STOP ME BEFORE I KILL! Falcon/Hammer Films, UK, 1960, as The Full Treatment. Columbia Pictures, US, 1961. Claude Dauphin, Diane Cilento, Ronald Lewis, Françoise Rosay. Screenplay: Val Guest and Ronald Scott Thorn, based on the latter’s novel The Full Treatment. Director: Val Guest.

   There is a quite a bit that may be of interest to regular readers of this blog in this film, recently released as one of a box set of non-horror Hammer films. The cinematography by Gilbert Taylor is clear and crisp, in stunning black-and-white, and the performances by all are as top notch as the script will allow them to be, especially that of leading lady Diane Cilento.

   She plays the wife of a race car driver (Alan Colby, played by Ronald Lewis) who was in an auto accident on an ordinary highway while the two of them were on their honeymoon together. He’s recovered but is having (apparently) trouble in bed with her. While in France, then back to England, they call on the services of a psychiatrist named Prade (Claude Dauphin).

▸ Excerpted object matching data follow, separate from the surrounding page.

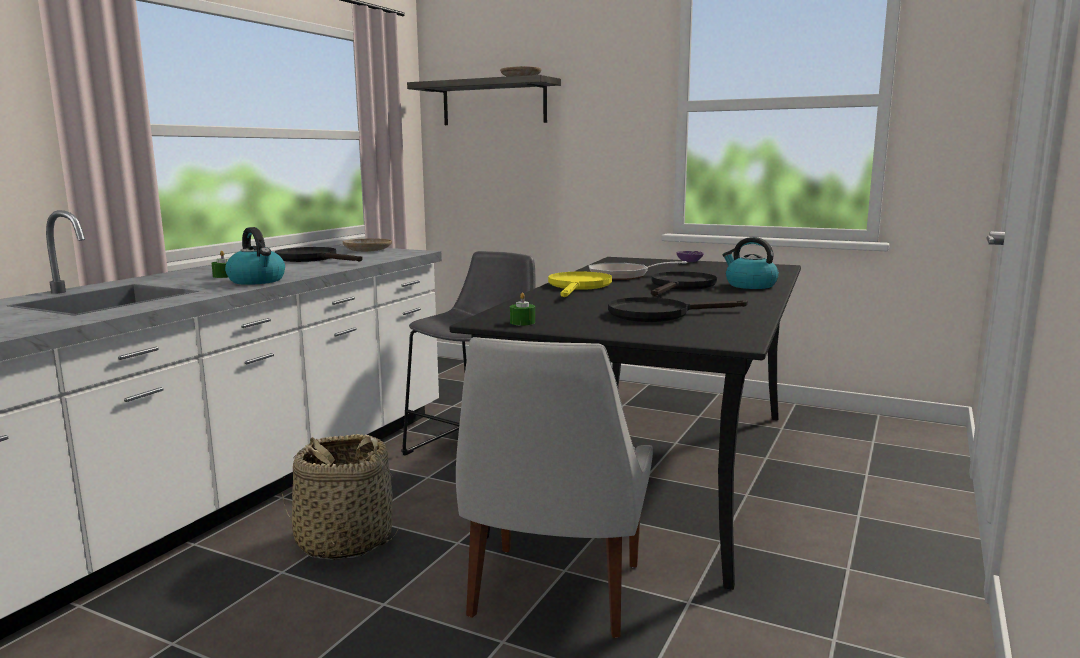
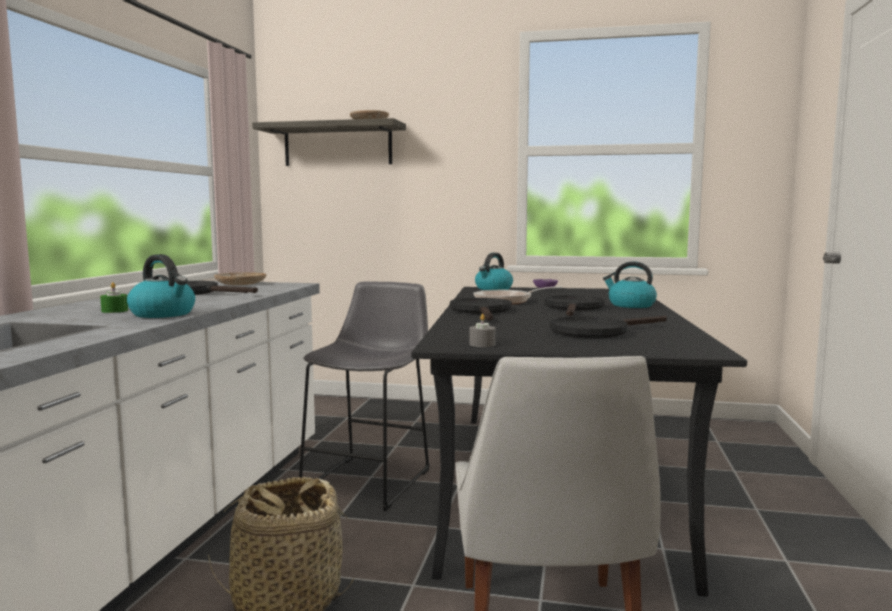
camera: 15 degrees left, 5 degrees down
green candle [510,293,535,325] -> grey candle [470,314,496,347]
yellow frying pan [548,272,612,297] -> black frying pan [450,298,512,320]
none -> kettle [475,253,513,290]

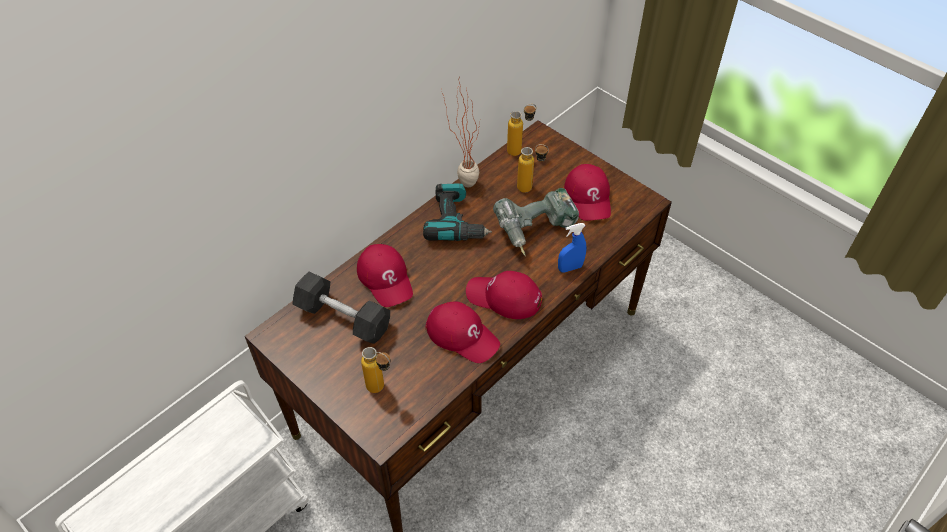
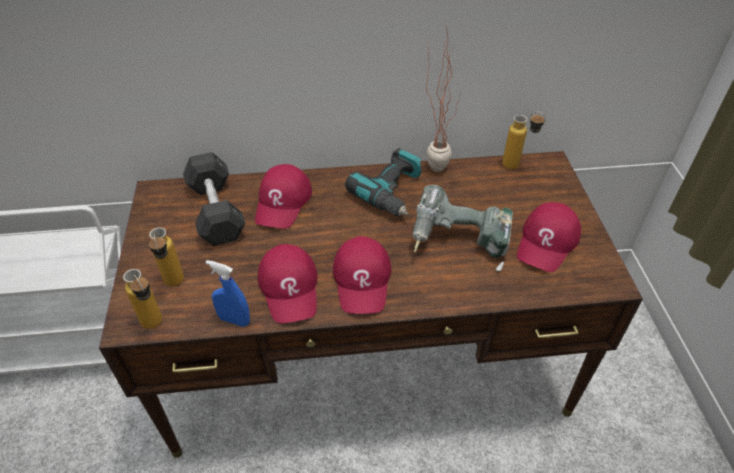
camera: 40 degrees right, 5 degrees down
red cap [466,271,542,319] -> red cap turned 150 degrees counterclockwise [333,236,391,314]
bottle [517,144,549,193] -> bottle moved to [123,269,162,329]
blue spray bottle [558,223,587,273] -> blue spray bottle moved to [206,260,250,327]

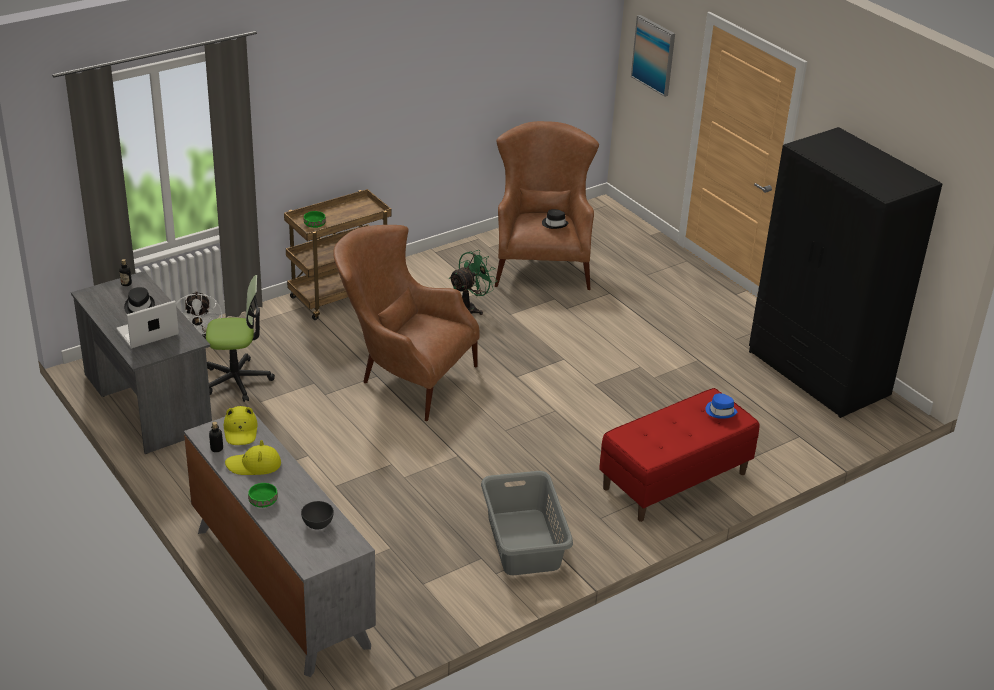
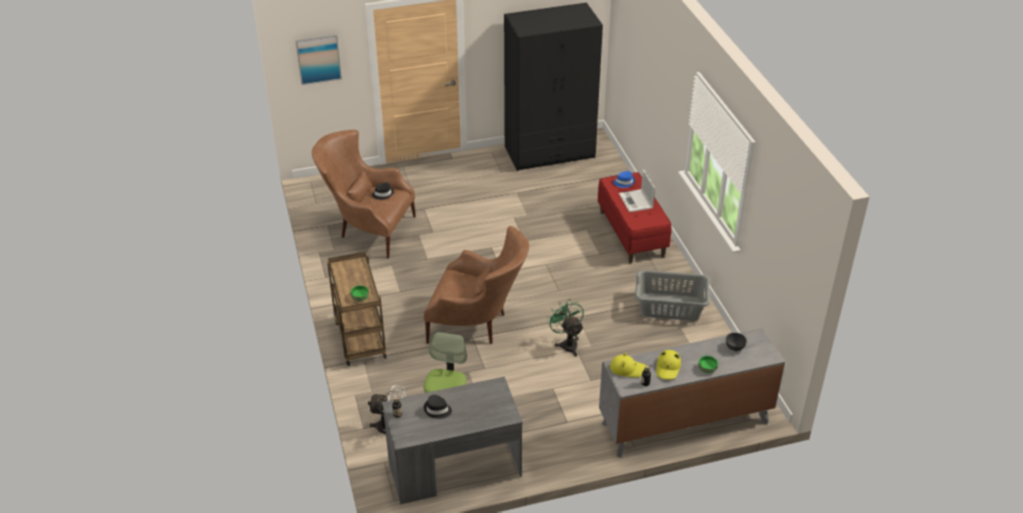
camera: 70 degrees left, 5 degrees up
laptop [116,300,179,349] -> laptop moved to [619,170,655,212]
brown armchair [333,225,480,421] -> brown armchair turned 120 degrees counterclockwise [424,226,529,344]
green fan [449,250,497,315] -> green fan moved to [547,299,584,356]

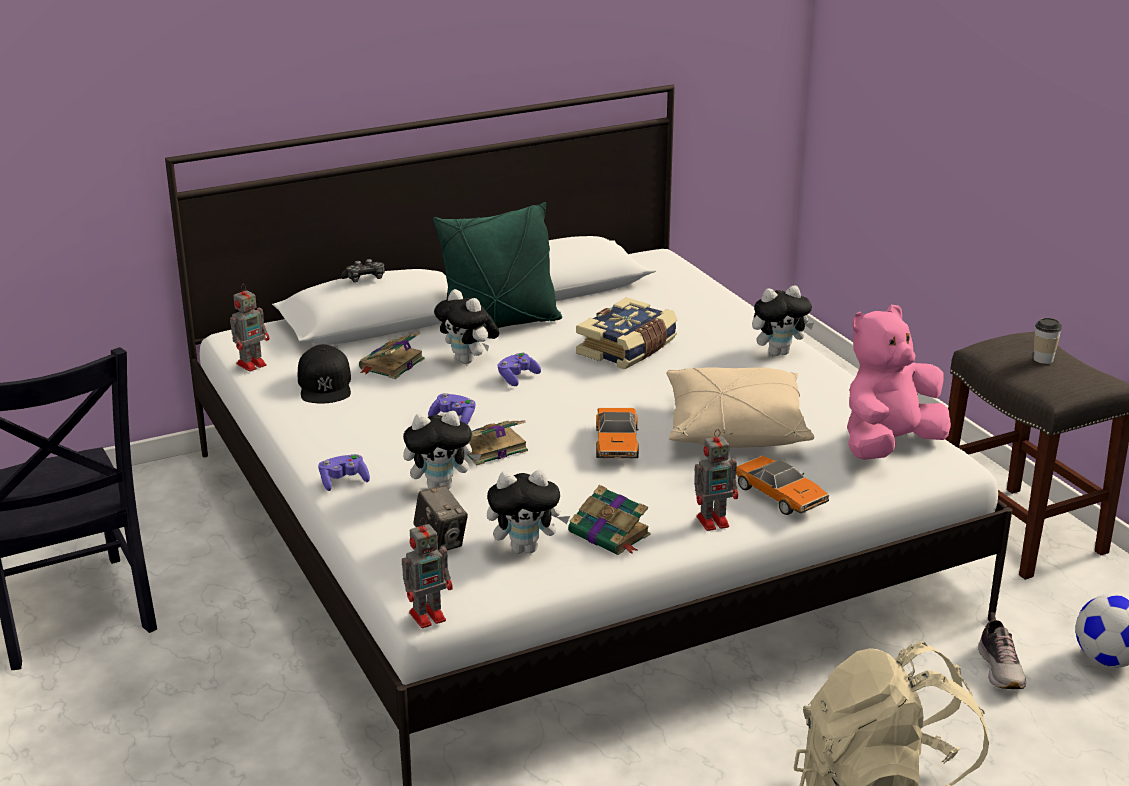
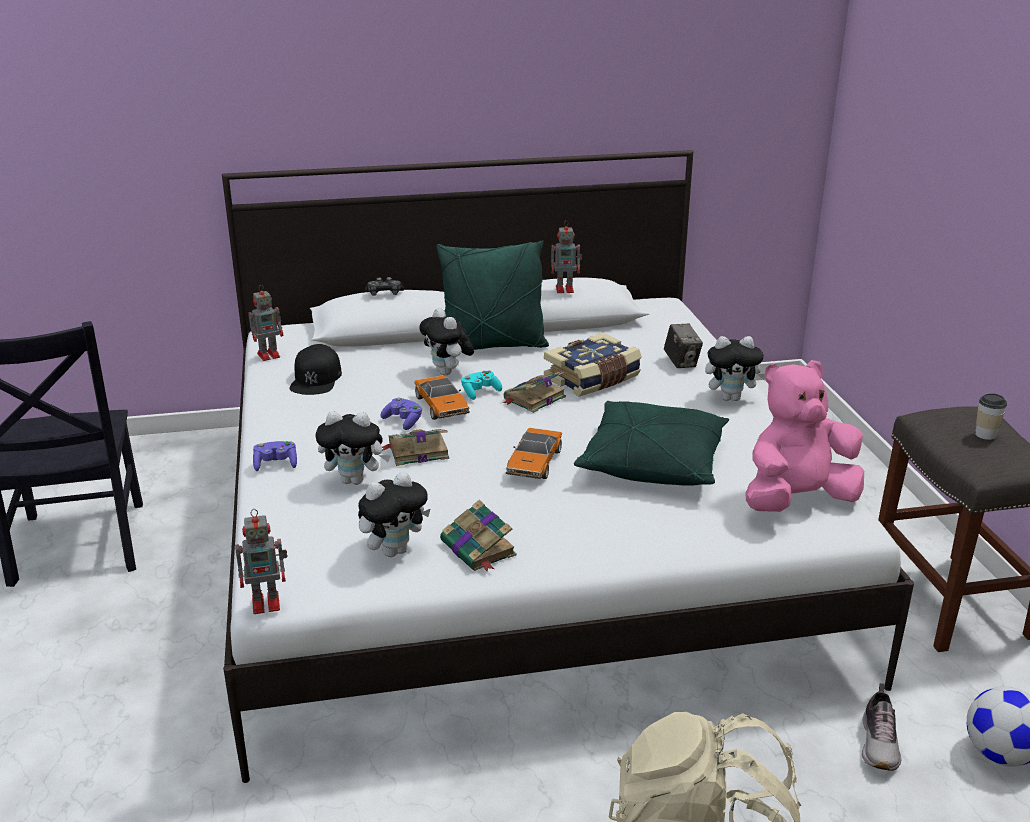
camera: 15 degrees right, 0 degrees up
book [359,332,425,379] -> book moved to [503,371,566,413]
camera [413,485,468,550] -> camera moved to [664,324,703,368]
plush toy [487,470,570,554] -> plush toy turned 45 degrees counterclockwise [358,472,430,557]
purple game controller [498,353,541,386] -> turquoise game controller [461,371,502,400]
beige pillow [666,367,814,448] -> green pillow [574,401,729,486]
toy robot [694,429,738,531] -> toy robot moved to [551,220,582,293]
toy car [736,456,829,515] -> toy car moved to [414,375,470,420]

   The problem is more than a mere sexual dysfunction, however, and here’s where that rather title of the film comes in. What Colby also has to fight is a compulsion to kill his wife, mostly by strangulation, either manually or with whatever wire in the kitchen is handy. They also live in an apartment with, for no other apparent reason, a set of old surgical tools.

   Commenters on IMDb, some of them, have complained about the length of the movie, and suggest that it should have been shorter in order to maintain the level of suspense the producer and director of the film intended it to have. They, the commenters, are right, but the US version, the one I’ve just watched, is already missing 15 minutes from its original two hour length in the UK.

   And what’s worse, one key scene is missing, one referred to later as the shower scene, in which (apparently) the newly married couple try to make love, and can’t. The next scene, also crucial to the movie, takes place at a dinner party being held by Prade, where Colby takes serious offense at several of Prade’s jabbing and jesting remarks.

   Strangely, though, a scene in which Diane Cilento’s character is seen swimming in the nude is left intact, but filmed discreetly at a distance so as not to bother (?) the censors.

   But the major problem is that, even by cutting the film (or script) down to size, there is no real suspense. Everything is well foreshadowed in advance (is that redundant?), and the viewer’s only obligation is to fit all the pieces together as they occur into the ending that is already well established ahead of time.